# crawl forward



## Marty013 (Mar 14, 2014)

soo.. anyone have a trick for slowing the forward speed down? i know put it in first  but how could one make 1st even slower? fiddling with the adjustment for the shifter itself maybe?? ive heard also replacing the friction wheel for a bigger diameter than stock would also hold true.. but how do you adjust to fit so it doesnt take off at the pull of the crank?


----------



## Shryp (Jan 1, 2011)

You can adjust the linkage to slow down all forward gears and speed up reverse gears.
You can change out the pulleys. Larger pulley on the bottom or smaller pulley on the engine.
You can sometimes add an extra notch into the shift plate between N and 1.
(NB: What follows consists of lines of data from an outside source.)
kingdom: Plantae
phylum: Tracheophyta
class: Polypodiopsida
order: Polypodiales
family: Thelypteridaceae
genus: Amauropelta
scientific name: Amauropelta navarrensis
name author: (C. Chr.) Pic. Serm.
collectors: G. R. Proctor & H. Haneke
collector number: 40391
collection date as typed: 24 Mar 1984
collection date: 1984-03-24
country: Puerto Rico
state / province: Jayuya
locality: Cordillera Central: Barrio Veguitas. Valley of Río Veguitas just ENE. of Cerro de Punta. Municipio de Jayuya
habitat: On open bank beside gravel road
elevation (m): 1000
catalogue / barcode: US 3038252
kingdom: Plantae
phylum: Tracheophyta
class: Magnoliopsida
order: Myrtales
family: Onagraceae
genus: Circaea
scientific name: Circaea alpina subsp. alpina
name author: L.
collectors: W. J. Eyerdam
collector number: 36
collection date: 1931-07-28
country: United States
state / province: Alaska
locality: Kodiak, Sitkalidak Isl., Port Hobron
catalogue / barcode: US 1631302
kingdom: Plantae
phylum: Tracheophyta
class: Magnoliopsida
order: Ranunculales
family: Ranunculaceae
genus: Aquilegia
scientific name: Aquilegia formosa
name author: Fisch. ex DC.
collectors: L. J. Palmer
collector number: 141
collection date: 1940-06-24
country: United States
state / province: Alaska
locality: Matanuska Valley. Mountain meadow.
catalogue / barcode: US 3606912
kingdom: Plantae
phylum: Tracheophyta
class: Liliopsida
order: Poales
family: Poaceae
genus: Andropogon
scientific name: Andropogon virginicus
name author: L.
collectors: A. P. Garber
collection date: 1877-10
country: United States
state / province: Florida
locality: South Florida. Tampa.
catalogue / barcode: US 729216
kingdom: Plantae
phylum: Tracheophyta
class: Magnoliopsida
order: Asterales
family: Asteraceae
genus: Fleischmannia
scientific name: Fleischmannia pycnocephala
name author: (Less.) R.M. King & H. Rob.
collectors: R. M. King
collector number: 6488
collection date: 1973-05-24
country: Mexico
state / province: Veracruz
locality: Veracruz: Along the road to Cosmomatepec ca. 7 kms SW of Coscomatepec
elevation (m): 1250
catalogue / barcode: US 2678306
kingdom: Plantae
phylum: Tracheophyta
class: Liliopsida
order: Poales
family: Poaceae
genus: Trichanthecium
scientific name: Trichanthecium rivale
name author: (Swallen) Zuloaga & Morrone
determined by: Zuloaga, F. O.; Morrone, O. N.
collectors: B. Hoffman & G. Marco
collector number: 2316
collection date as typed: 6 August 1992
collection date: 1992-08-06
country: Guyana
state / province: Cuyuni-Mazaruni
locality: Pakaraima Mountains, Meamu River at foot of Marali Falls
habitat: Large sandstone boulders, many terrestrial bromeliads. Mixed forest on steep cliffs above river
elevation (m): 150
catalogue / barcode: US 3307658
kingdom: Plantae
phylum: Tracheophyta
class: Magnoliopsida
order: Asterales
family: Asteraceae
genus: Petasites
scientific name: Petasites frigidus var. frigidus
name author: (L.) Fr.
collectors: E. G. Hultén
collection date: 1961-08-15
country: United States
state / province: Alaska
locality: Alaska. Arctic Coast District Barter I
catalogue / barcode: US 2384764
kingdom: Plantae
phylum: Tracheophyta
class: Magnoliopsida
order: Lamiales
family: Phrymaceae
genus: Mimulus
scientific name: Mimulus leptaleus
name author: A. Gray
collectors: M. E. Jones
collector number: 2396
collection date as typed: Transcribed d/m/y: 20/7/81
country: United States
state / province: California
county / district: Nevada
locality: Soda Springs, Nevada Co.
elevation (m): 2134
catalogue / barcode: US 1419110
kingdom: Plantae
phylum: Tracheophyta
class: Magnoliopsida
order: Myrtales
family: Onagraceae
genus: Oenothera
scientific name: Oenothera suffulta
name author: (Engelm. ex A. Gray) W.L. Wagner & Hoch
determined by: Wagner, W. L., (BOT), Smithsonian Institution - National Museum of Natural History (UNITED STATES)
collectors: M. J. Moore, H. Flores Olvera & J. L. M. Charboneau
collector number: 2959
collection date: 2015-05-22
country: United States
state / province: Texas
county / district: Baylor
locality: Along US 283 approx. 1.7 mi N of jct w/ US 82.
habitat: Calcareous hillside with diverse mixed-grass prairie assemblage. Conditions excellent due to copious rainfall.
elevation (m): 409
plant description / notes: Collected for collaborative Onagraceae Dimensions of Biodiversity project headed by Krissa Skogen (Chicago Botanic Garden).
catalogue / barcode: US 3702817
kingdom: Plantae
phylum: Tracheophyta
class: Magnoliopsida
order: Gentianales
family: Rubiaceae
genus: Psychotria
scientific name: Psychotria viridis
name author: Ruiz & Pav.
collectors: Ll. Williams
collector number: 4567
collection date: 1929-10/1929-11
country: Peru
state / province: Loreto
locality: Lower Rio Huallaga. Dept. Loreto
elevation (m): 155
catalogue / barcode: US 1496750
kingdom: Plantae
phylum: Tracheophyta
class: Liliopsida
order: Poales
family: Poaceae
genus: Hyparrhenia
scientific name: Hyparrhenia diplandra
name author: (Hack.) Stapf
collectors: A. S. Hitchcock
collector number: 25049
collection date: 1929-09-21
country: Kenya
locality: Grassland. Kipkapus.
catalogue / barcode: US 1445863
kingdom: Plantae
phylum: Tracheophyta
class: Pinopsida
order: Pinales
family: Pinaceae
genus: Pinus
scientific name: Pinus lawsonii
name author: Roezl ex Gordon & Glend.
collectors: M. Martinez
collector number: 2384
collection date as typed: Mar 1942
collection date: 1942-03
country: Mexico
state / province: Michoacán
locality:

The other thing you can do is bump the drive handle a little at a time when blowing snow.


----------



## Marty013 (Mar 14, 2014)

the pulleys too yeah duh! lol ill try the adjutment first though love free mods 
im assuming no more than 2 turns favoring reverse otherwise it might very well `ghost`when in neutral?


----------



## Shryp (Jan 1, 2011)

I am not sure how yours adjusts, but yea if you go to far it will start moving in neutral. Not really an issue as neutral really doesn't do anything. In fact, if you can get it just right you can use neutral as an extra gear.


----------



## Marty013 (Mar 14, 2014)

I used tohave neutral as an extra gear but then 5th meant the rubber was slightly off the edge.. and since i use 5th to move it around it kept bugging me..just readjusted it with more reverse bias (not sure how else to word it) it felt a tiny bit slower after.. it makes 2nd reverse as fast as it can go this way.. any more and itl bind the linkage soo..will see when the snow flies i guess

thanks Shryp, your always there quickly to to back up our ideas or point in other avenues


----------